The upshot is that although cheap fuel typically provides something of a tax cut for many households and businesses, the fact that so many are locked down by the coronavirus means this time it will likely do more harm than good to the recession-hit global economy.
“The latest tumble in the price of crude below zero may prove a temporary aberration, but for the world economy it is a reminder that the wheels of commerce are firmly stuck in the mud, and that it will take some time to extricate them,” said Frederic Neumann, co-head of Asia economic research at HSBC Holdings Plc in Hong Kong.
A deal among OPEC and its allies has so far failed to reverse the trajectory as news on the demand side keeps getting worse. Oil edged up in Asia trade Wednesday after two days of spectacular routs that saw prices turn negative for the first time ever.

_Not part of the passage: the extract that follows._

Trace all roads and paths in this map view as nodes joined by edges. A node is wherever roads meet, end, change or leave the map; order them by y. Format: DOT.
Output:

“It is not easy for oil producers to turn off the tap, so they need somewhere to store it until they can find a buyer,” said Christian Downie of the Australian National University, whose expertise includes international energy. “The problem is there is very little storage left, so producers are literally paying buyers to take it off their hands, hence the negative prices.”
The oil slump is another challenge for central banks if it persists and feeds through to broader price trends. They’ve already cut interest rates and relaunched massive bond-buying programs to support economies through crippling shutdowns, meaning their capacity to fight another inflation battle is sorely diminished. Oil demand will take “a long time to recover,” former BP CEO John Browne told Bloomberg Television.

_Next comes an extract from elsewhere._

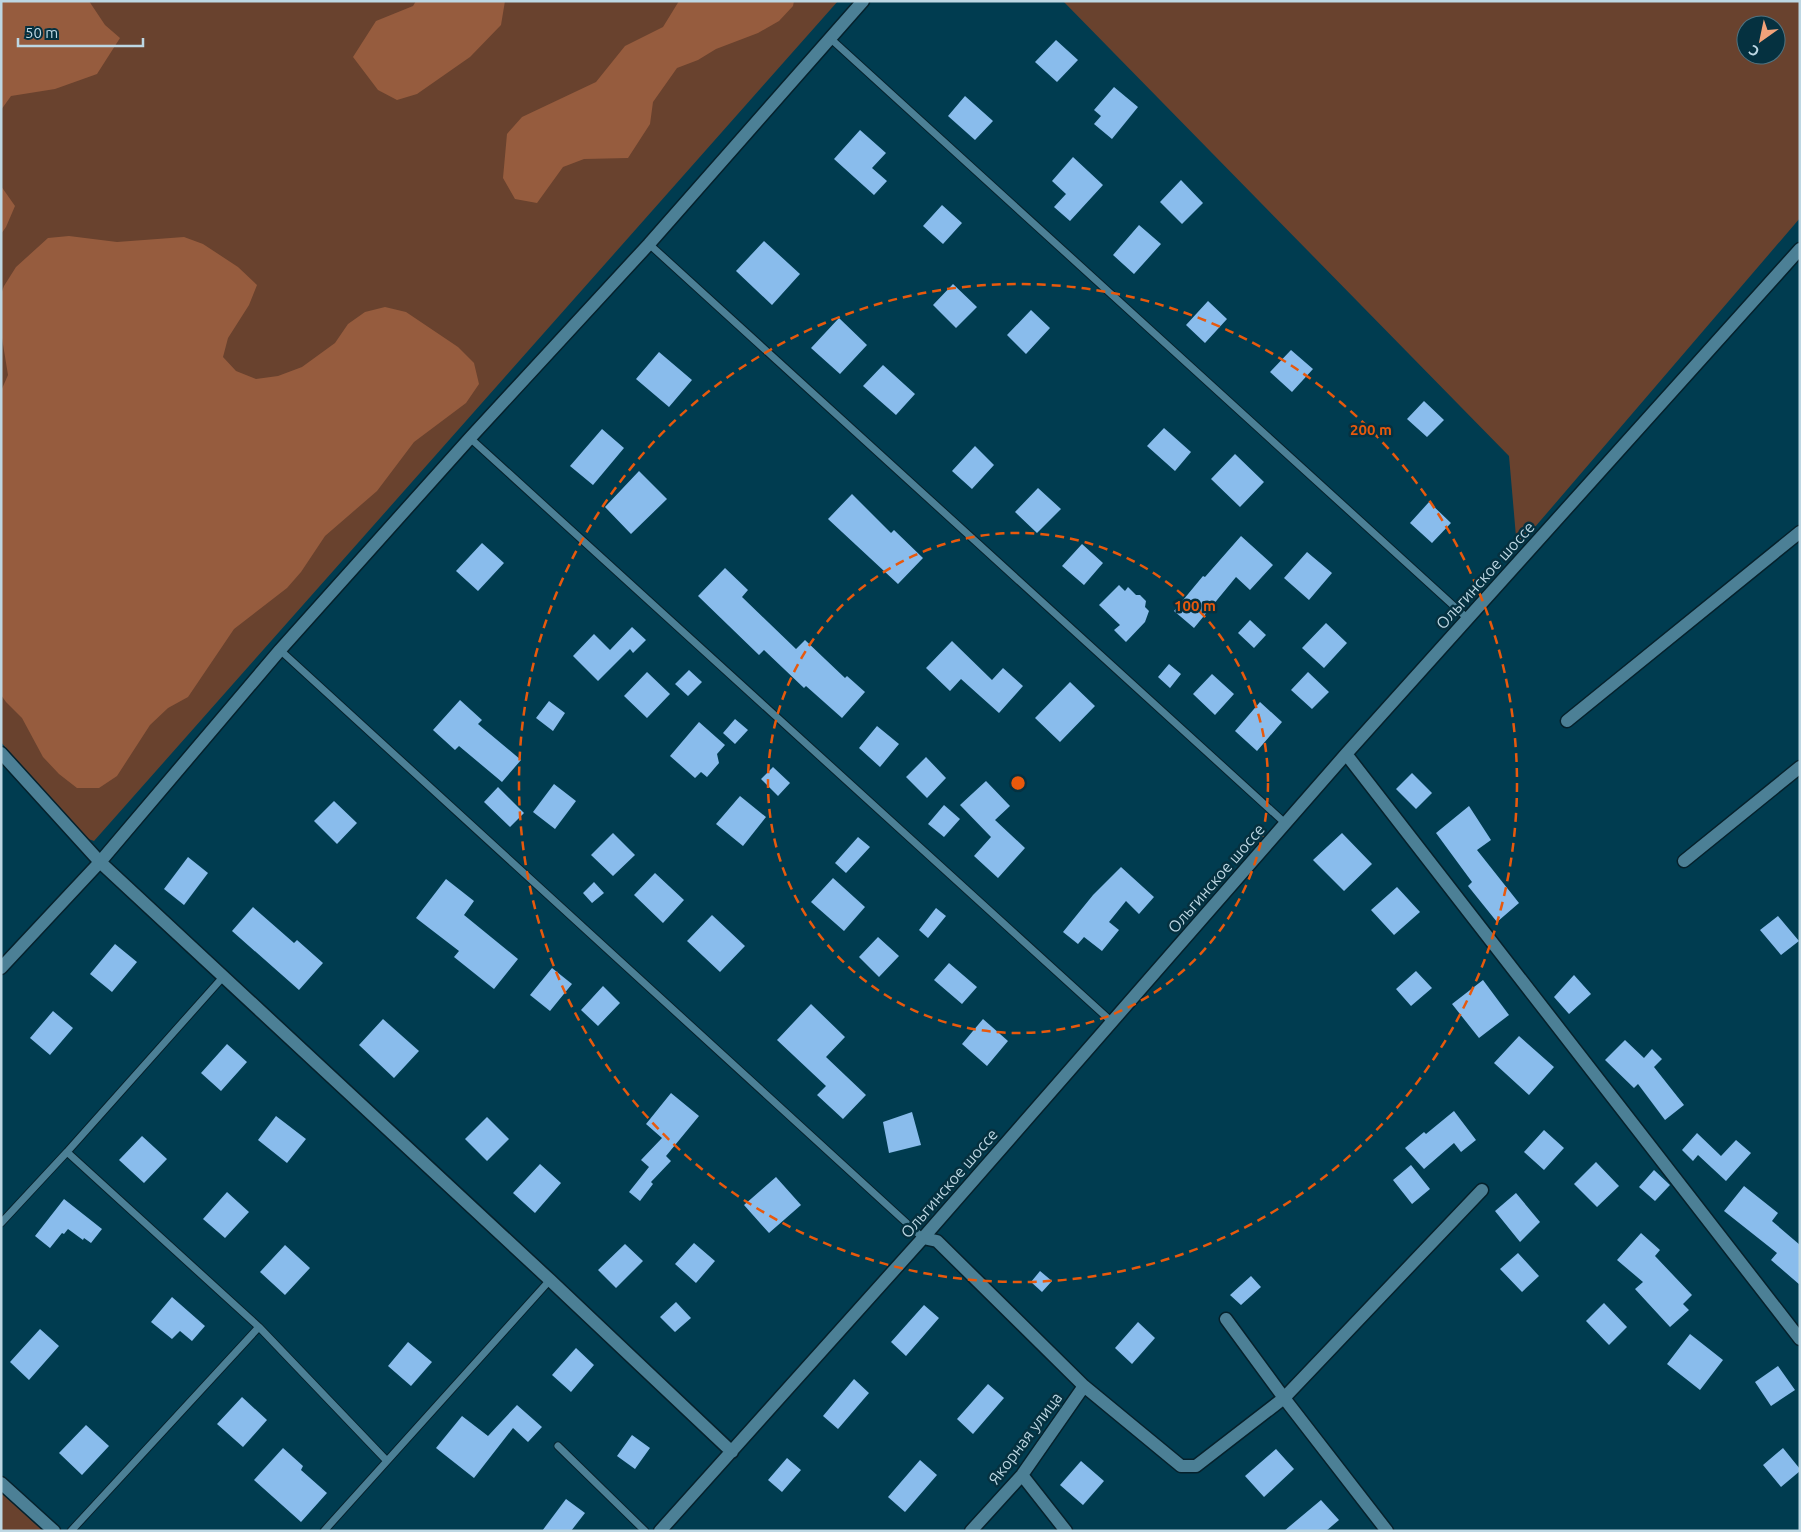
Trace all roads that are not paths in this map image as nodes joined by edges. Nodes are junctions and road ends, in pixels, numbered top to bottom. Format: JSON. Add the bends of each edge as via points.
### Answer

Swinging oil prices impact economies in different ways. Countries that are net energy importers would ordinarily see household income and spending get a boost. China is the world’s largest oil importer, but its economy contracted the most in decades over the first three months of the year.
Emerging economies that dominate the list of oil-producing nations are vulnerable to a collapse in revenues that will pressure current-account deficits and tip companies toward default.
While the extreme moves seen Monday in U.S. prices weren’t reflected in global benchmark Brent, the collapse in energy demand had already blown out budgets across the oil-rich Middle East. Bahrain, one of the most indebted members of the six-nation Gulf Cooperation Council, followed neighbors this week in announcing drastic spending cuts.
Saudi Arabia, which sent prices spiraling when it ramped up production this year to put pressure on rival Russia, is also feeling the pain. The kingdom needs an oil price of around $80 to balance its budget, and with Brent currently below $25, its deficit is expected to more than double this year to around 10% of GDP.
The collapse in prices would also inevitably raise questions over the stability of currency pegs maintained by some oil exporters, as the decline in revenue squeezes foreign-currency reserves. The IMF expects Saudi Arabia’s revenue to drop to 26% of economic output this year, the lowest since 1999.
Some of the stress is reflected in the bond market. Oman, seen as the most vulnerable Gulf Arab economy to oil-price shocks, saw the yield on its Eurobonds due in 2029 rise from under 6% at the beginning of March to about 10.7% on Tuesday, according to data compiled by Bloomberg.
“For large oil producing countries it is a double blow, or even triple blow if they are heavily indebted -- it will amplify the initial hit to these economies and will make it harder for them to recover,” said Rob Subbaraman, head of global macro research at Nomura Holdings Inc. in Singapore.
The U.S. is also vulnerable. The oil and gas industry shed nearly 51,000 drilling and refining jobs in March, according to BW Research Partnership, a research consultancy, which analyzed Department of Labor data combined with the firm’s own survey data.
The last bust in the U.S. shale industry -- when prices went as low as $26 -- contributed to a manufacturing recession in 2016.
U.S. President Donald Trump on Monday told reporters he wants to take advantage of the lower prices to add as much as 75 million barrels of oil to the nation’s Strategic Petroleum Reserve. He also acknowledged that global demand for oil has plummeted.
“The problem is nobody’s driving a car, anywhere in the world, essentially,” said Trump.